Dengan kemampuan pengenalan wajah yang masih bersifat prototipe tersebut, WWF-Indonesia bisa mengenali orang utan tertentu dalam waktu 30 detik sampai 1 menit. Sejauh ini terdapat lima orang utan yang dicakup pada pilot project yang dimaksud. Adapun kemampuan pengenalan wajah WWF-Indonesia itu ditenagai oleh teknologi cloud AWS.
"Di AWS, kami mendukung para konsumen not-for-profit dengan memberikan kekuatan kepada mereka melalui teknologi cloud dan membantu mereka membangun suatu dunia yang lebih baik. Dan itu adalah suatu prioritas untuk kami. Jadi, pada kasus WWF-Indonesia, Anda tahu, kami sangat senang untuk membantu mereka mengakselerasi misi mereka melestarikan orang utan," ucap Vincent Quah (Regional Head of Education, Research, Healthcare, and Not-For-Profit Organization for APAC Public Sector, Amazon Web Services).

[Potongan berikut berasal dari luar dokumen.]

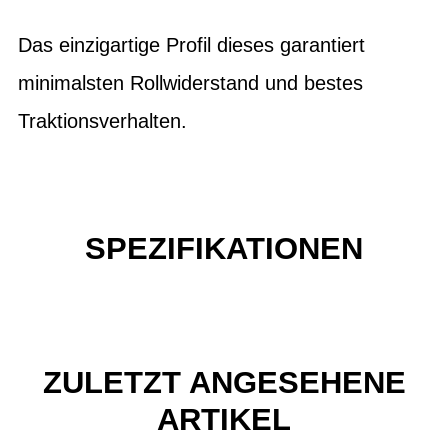
Das einzigartige Profil dieses garantiert
minimalsten Rollwiderstand und bestes
Traktionsverhalten.
SPEZIFIKATIONEN
ZULETZT ANGESEHENE
ARTIKEL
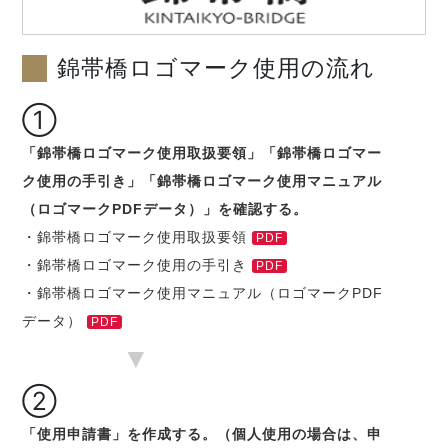
錦帯橋ロゴマーク使用の流れ
①
「錦帯橋ロゴマーク使用取扱要領」「錦帯橋ロゴマー
ク使用の手引き」「錦帯橋ロゴマーク使用マニュアル
（ロゴマークPDFデータ）」を確認する。
・錦帯橋ロゴマーク使用取扱要領
PDF
・錦帯橋ロゴマーク使用の手引き
PDF
・錦帯橋ロゴマーク使用マニュアル（ロゴマークPDF
データ）
PDF
▼
②
「使用申請書」を作成する。（個人使用の場合は、申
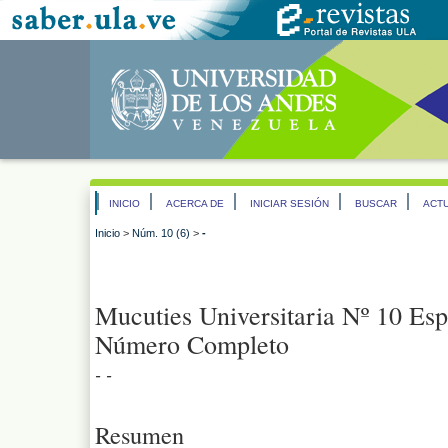
INICIO
ACERCA DE
INICIAR SESIÓN
BUSCAR
ACT
Inicio
>
Núm. 10 (6)
>
-
Mucuties Universitaria Nº 10 Es
Número Completo
- -
Resumen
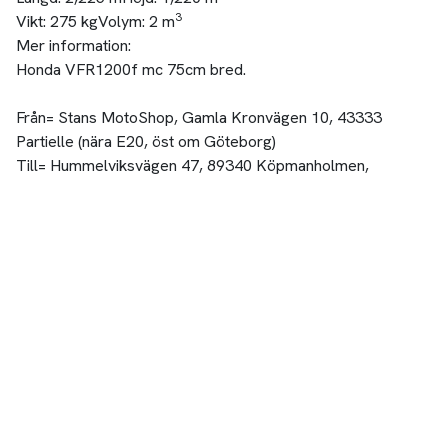
3
Vikt:
275 kg
Volym:
2 m
Mer information:
Honda VFR1200f mc 75cm bred.
Från= Stans MotoShop, Gamla Kronvägen 10, 43333
Partielle (nära E20, öst om Göteborg)
Till= Hummelviksvägen 47, 89340 Köpmanholmen,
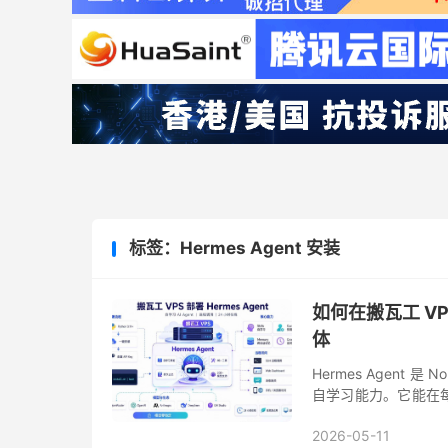
标签：Hermes Agent 安装
如何在搬瓦工 VPS
体
Hermes Agent 
自学习能力。它能在
可直接调用，真正实现“
2026-05-11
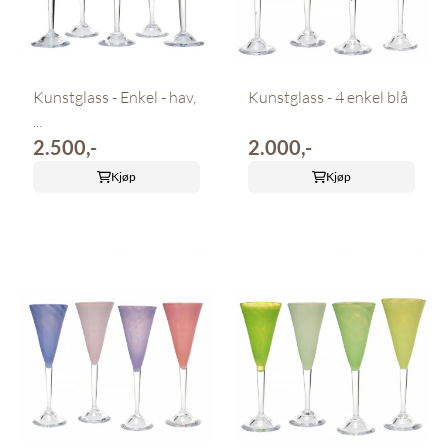
Kunstglass - Enkel - hav,
Kunstglass - 4 enkel blå
...
2.500,-
2.000,-
Kjøp
Kjøp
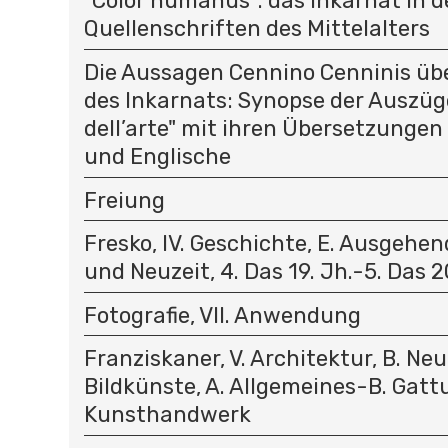
"Color humanus": das Inkarnat in 
Quellenschriften des Mittelalters
Die Aussagen Cennino Cenninis übe
des Inkarnats: Synopse der Auszüge
dell’arte" mit ihren Übersetzungen
und Englische
Freiung
Fresko, IV. Geschichte, E. Ausgehen
und Neuzeit, 4. Das 19. Jh.-5. Das 2
Fotografie, VII. Anwendung
Franziskaner, V. Architektur, B. Neuz
Bildkünste, A. Allgemeines-B. Gattu
Kunsthandwerk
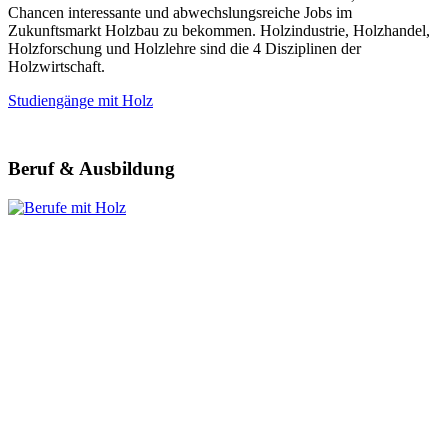
Chancen interessante und abwechslungsreiche Jobs im
Zukunftsmarkt Holzbau zu bekommen. Holzindustrie, Holzhandel,
Holzforschung und Holzlehre sind die 4 Disziplinen der
Holzwirtschaft.
Studiengänge mit Holz
Beruf & Ausbildung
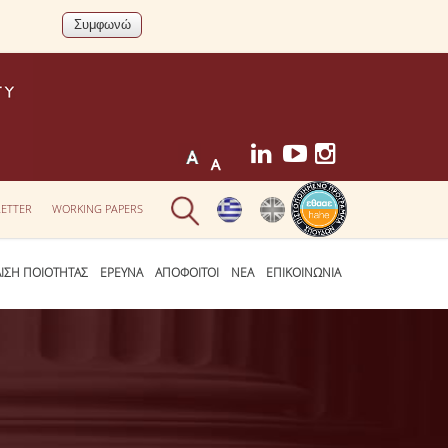
ETTER
WORKING PAPERS
ΛΙΣΗ ΠΟΙΟΤΗΤΑΣ
ΕΡΕΥΝΑ
ΑΠΟΦΟΙΤΟΙ
ΝΕΑ
ΕΠΙΚΟΙΝΩΝΙΑ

Kemampuan pengenalan wajah orang utan yang dikembangkan WWF-Indonesia antara lain menggunakan Amazon SageMaker. Amazon SageMaker sendiri adalah jawaban AWS atas kesulitan yang dihadapi para pengembang dalam membuat, melatih, dan men-deploy model ML (machine learning). Dengan Amazon SageMaker, para pengembang bisa melakukan aneka hal tersebut dengan lebih mudah dan cepat. Misalnya untuk melatih suatu model ML, Amazon SageMaker menawarkan one-click training. AWS bahkan menyebutkan teknologi AWS memungkinkan WWF-Indonesia memangkas waktu dengan sangat signifikan untuk berbagai proses analisis; dari yang sebelumnya sampai tiga hari menjadi kurang dari sepuluh menit saja.
Skema kemampuan pengenalan wajah orang utan yang dikembangkan WWF-Indonesia dibantu AWS.
WWF-Indonesia mengklaim mengembangkan model ML untuk pengenalan wajah orang utan dari awal dengan dibantu AWS. WWF-Indonesia lalu menggunakan Amazon SageMaker untuk antara lain melatih model tersebut. Sejauh ini, tingkat keakuratan dari kemampuan pengenalan wajah orang utan yang dikembangkan WWF-Indonesia disebutkan berkisar dari 35% sampai 95%. WWF-Indonesia pun berharap partisipasi pihak-pihak lain agar bisa mengembangkan kemampuan pengenalan wajah orang utan tersebut menjadi makin baik dan juga digunakan untuk spesies/keperluan lain. Partisipasi itu juga diharapkan bisa membantu kemampuan pengenalan wajah orang utan bersangkutan nantinya di-deploy di berbagai lokasi yang sesuai di tanah air.
"Dengan adanya bantuan machine learning ini, kami berharap pekerjaan teman-teman di lapangan akan jauh dipermudah. Intinya, kalau kita bisa mengidentifikasi individual, kita bisa mengidentifikasi komunitas orang utan. Kita bisa memonitor, kita bisa mengidentifikasi perilaku mereka, baik secara individu maupun secara kelompok, dan pada gilirannya kita bisa mengelola habitat mereka. Kita bisa memberikan tempat yang layak bagi mereka dan menyediakan manfaat yang seimbang antara manusia yang berdiam di lingkungan tersebut dengan orang utan itu sendiri. Dengan adanya bantuan teknologi ini, akurasi yang tinggi dapat kita jamin, dan dengan demikian pula kesimpulan atau keputusan yang kita ambil dari hasil monitoring kita bisa dipertanggungjawabkan dengan lebih baik," pungkas Aria Nagasastra.